Manual Configuration
The following are currently managed by hand on the cluster.
- Pool creation
- Associating pools to applications
- CRUSH maps and rules, which affect data placement
- Maintenance flags, such as
noout
radosgw
user management, for S3 and Swift access (Created task T374531to address this.)
CRUSH Rules
CRUSH is an acronym for Controlled Replication Under Scalable Hashing. It is the algorithm that determines where in the storage cluster any item of data should reside, including attributes such as the number of replicas of that item and/or any parity information that would allow the item to be reconstructed in the event of any loss of a storage device.
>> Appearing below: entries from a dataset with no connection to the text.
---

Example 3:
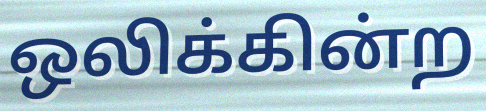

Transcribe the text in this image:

ஒலிக்கின்ற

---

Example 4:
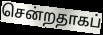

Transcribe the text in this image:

சென்றதாகப்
For more detailed information on CRUSH, please refer to https://docs.ceph.com/en/reef/rados/operations/crush-map/
CRUSH rules are used to generate CRUSH maps. The idea behind a CRUSH map is that the Ceph monitor (aka mon) servers load the CRUSH maps into memory and enables clients to locate data within the cluster. When a client requests data from a Ceph cluster, the mon responds with the location of the data including on which osd(s) the data resides. The idea is to avoid a network bottleneck, since the mon does not proxy the data itself. Clients communicate directly with the osd processes when reading and writing data. This is analagous to the way in which HDFS namenodes provide a metadata service for clients to communicate with HDFS datanodes.
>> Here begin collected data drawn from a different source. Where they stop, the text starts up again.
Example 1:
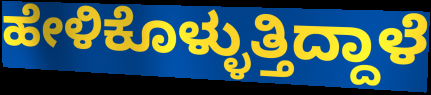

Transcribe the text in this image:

ಹೇಳಿಕೊಳ್ಳುತ್ತಿದ್ದಾಳೆ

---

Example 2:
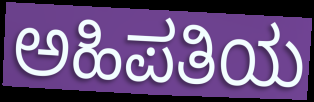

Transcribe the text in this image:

We currently have the following two CRUSH rules in place on the DPE Ceph cluster.
btullis@cephosd1005:~$ sudo ceph osd crush rule ls
hdd
ssd
btullis@cephosd1004:~$ sudo ceph osd crush rule dump
[
{
"rule_id": 1,
"rule_name": "hdd",
"type": 1,
"steps": [
{
"op": "take",
"item": -4,
"item_name": "default~hdd"
},
{
"op": "chooseleaf_firstn",
"num": 0,
"type": "host"
},
{
"op": "emit"
}
]
},
{
"rule_id": 2,
"rule_name": "ssd",
"type": 1,
"steps": [
{
"op": "take",
"item": -6,
"item_name": "default~ssd"
},
{
"op": "chooseleaf_firstn",
"num": 0,
"type": "host"
},
{
"op": "emit"
}
]
}
]
The hdd
and ssd
rules are for using replicated pools, selecting for the corresponding device classes.
We have configured our cluster with buckets for row
and rack
awareness, so the CRUSH algorithm is aware of the host placement within the rows.
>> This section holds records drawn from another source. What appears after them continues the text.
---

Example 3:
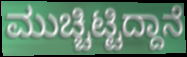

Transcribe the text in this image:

ಮುಚ್ಚಿಟ್ಟಿದ್ದಾನೆ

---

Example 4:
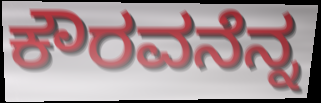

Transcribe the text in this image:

ಕೌರವನೆನ್ನ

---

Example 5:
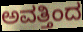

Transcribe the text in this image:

ಅವತ್ತಿಂದ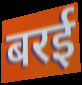
बरईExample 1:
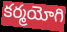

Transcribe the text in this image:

btullis@cephosd1005:~$ sudo ceph osd crush tree|grep -v 'osd\.'
ID CLASS WEIGHT TYPE NAME
-1 1149.93103 root default
-19 689.95862 row eqiad-e
-21 229.98621 rack e1
-3 229.98621 host cephosd1001
-22 229.98621 rack e2
-7 229.98621 host cephosd1002
-23 229.98621 rack e3
-10 229.98621 host cephosd1003
-20 459.97241 row eqiad-f
-24 229.98621 rack f1
-13 229.98621 host cephosd1004
-25 229.98621 rack f2
-16 229.98621 host cephosd1005
The osd objects (currently numbered 0-99) are then assigned to the host objects, so our data is always distributed between hosts, rows, and racks.
Pools
In a Ceph cluster, a pool is a logical partitioning of objects. Pools are associated with an application, specifically the mgr
, rbd
, radosgw
, or cephfs
applications.
We can list the pools with the ceph osd pool ls
or ceph osd lspools
commands.
btullis@cephosd1004:~$ sudo ceph osd lspools
2 .mgr
7 dse-k8s-csi-ssd
8 .rgw.root
9 eqiad.rgw.log
10 eqiad.rgw.control
11 eqiad.rgw.meta
12 eqiad.rgw.buckets.index
13 eqiad.rgw.buckets.data
14 eqiad.rgw.buckets.non-ec
All pool names beginning with a .
are reserved for use internally by the cluster, so do not attempt to modify these pools. In our case we have the .mgr pool which is in use by the
In our case, we have created the dse-k8s-csi-ssd
pool for use with the rbd
application and the kubernetes Integration. It is backed by SSDs and is a replicated pool with 3 replicas.
All of those pools with rgw in their name are related to the radosgw application and underpin the S3/Swift object storage capabilities.
Kubernetes Integration
We have enabled Kubernetes block devices on the dse-k8s cluster, by means of the Ceph-CSI (Container Storage Interface) project.
Object Storage
We have enabled the Ceph Object Gateway (radosgw) in order to provide S3 and Swift compatible APIs and object storage.